[Itens guardados de uma coleção]
>>>>

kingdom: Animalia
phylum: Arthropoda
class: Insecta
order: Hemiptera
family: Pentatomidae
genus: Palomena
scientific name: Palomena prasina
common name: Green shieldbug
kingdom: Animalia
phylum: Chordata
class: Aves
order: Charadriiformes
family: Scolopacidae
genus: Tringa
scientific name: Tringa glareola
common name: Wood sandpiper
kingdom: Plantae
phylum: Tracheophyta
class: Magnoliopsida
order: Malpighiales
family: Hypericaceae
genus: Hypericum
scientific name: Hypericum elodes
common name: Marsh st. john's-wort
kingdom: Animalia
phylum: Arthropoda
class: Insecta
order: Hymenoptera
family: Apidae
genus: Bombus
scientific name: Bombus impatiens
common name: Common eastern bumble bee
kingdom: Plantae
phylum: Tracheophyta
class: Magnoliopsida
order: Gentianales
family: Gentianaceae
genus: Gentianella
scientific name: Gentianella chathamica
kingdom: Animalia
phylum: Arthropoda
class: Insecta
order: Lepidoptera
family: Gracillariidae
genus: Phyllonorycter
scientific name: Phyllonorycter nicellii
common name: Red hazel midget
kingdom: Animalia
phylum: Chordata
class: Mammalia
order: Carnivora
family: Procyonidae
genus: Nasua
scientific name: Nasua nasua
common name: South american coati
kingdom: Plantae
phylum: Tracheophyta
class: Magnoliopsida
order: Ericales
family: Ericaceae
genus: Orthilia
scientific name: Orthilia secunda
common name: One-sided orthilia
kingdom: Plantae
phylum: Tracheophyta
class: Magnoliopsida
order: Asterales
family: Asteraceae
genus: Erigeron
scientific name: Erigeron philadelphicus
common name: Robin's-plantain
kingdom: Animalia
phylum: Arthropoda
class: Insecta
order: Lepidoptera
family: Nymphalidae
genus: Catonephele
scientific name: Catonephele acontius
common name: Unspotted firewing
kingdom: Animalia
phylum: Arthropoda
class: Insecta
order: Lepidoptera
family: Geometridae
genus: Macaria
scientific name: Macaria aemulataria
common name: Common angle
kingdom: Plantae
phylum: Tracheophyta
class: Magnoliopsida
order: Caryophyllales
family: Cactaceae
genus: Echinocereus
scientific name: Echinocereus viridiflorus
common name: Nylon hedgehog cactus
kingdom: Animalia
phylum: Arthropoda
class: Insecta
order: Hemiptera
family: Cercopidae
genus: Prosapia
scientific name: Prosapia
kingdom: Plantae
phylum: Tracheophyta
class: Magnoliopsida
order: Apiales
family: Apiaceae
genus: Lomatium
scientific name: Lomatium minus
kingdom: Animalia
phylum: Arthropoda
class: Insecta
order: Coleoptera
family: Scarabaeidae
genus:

<<<<

### Requisitos da tarefa
Reproduza todas as linhas acima exatamente como estão, sem alterar nada.

### Solução da tarefa
kingdom: Animalia
phylum: Arthropoda
class: Insecta
order: Hemiptera
family: Pentatomidae
genus: Palomena
scientific name: Palomena prasina
common name: Green shieldbug
kingdom: Animalia
phylum: Chordata
class: Aves
order: Charadriiformes
family: Scolopacidae
genus: Tringa
scientific name: Tringa glareola
common name: Wood sandpiper
kingdom: Plantae
phylum: Tracheophyta
class: Magnoliopsida
order: Malpighiales
family: Hypericaceae
genus: Hypericum
scientific name: Hypericum elodes
common name: Marsh st. john's-wort
kingdom: Animalia
phylum: Arthropoda
class: Insecta
order: Hymenoptera
family: Apidae
genus: Bombus
scientific name: Bombus impatiens
common name: Common eastern bumble bee
kingdom: Plantae
phylum: Tracheophyta
class: Magnoliopsida
order: Gentianales
family: Gentianaceae
genus: Gentianella
scientific name: Gentianella chathamica
kingdom: Animalia
phylum: Arthropoda
class: Insecta
order: Lepidoptera
family: Gracillariidae
genus: Phyllonorycter
scientific name: Phyllonorycter nicellii
common name: Red hazel midget
kingdom: Animalia
phylum: Chordata
class: Mammalia
order: Carnivora
family: Procyonidae
genus: Nasua
scientific name: Nasua nasua
common name: South american coati
kingdom: Plantae
phylum: Tracheophyta
class: Magnoliopsida
order: Ericales
family: Ericaceae
genus: Orthilia
scientific name: Orthilia secunda
common name: One-sided orthilia
kingdom: Plantae
phylum: Tracheophyta
class: Magnoliopsida
order: Asterales
family: Asteraceae
genus: Erigeron
scientific name: Erigeron philadelphicus
common name: Robin's-plantain
kingdom: Animalia
phylum: Arthropoda
class: Insecta
order: Lepidoptera
family: Nymphalidae
genus: Catonephele
scientific name: Catonephele acontius
common name: Unspotted firewing
kingdom: Animalia
phylum: Arthropoda
class: Insecta
order: Lepidoptera
family: Geometridae
genus: Macaria
scientific name: Macaria aemulataria
common name: Common angle
kingdom: Plantae
phylum: Tracheophyta
class: Magnoliopsida
order: Caryophyllales
family: Cactaceae
genus: Echinocereus
scientific name: Echinocereus viridiflorus
common name: Nylon hedgehog cactus
kingdom: Animalia
phylum: Arthropoda
class: Insecta
order: Hemiptera
family: Cercopidae
genus: Prosapia
scientific name: Prosapia
kingdom: Plantae
phylum: Tracheophyta
class: Magnoliopsida
order: Apiales
family: Apiaceae
genus: Lomatium
scientific name: Lomatium minus
kingdom: Animalia
phylum: Arthropoda
class: Insecta
order: Coleoptera
family: Scarabaeidae
genus:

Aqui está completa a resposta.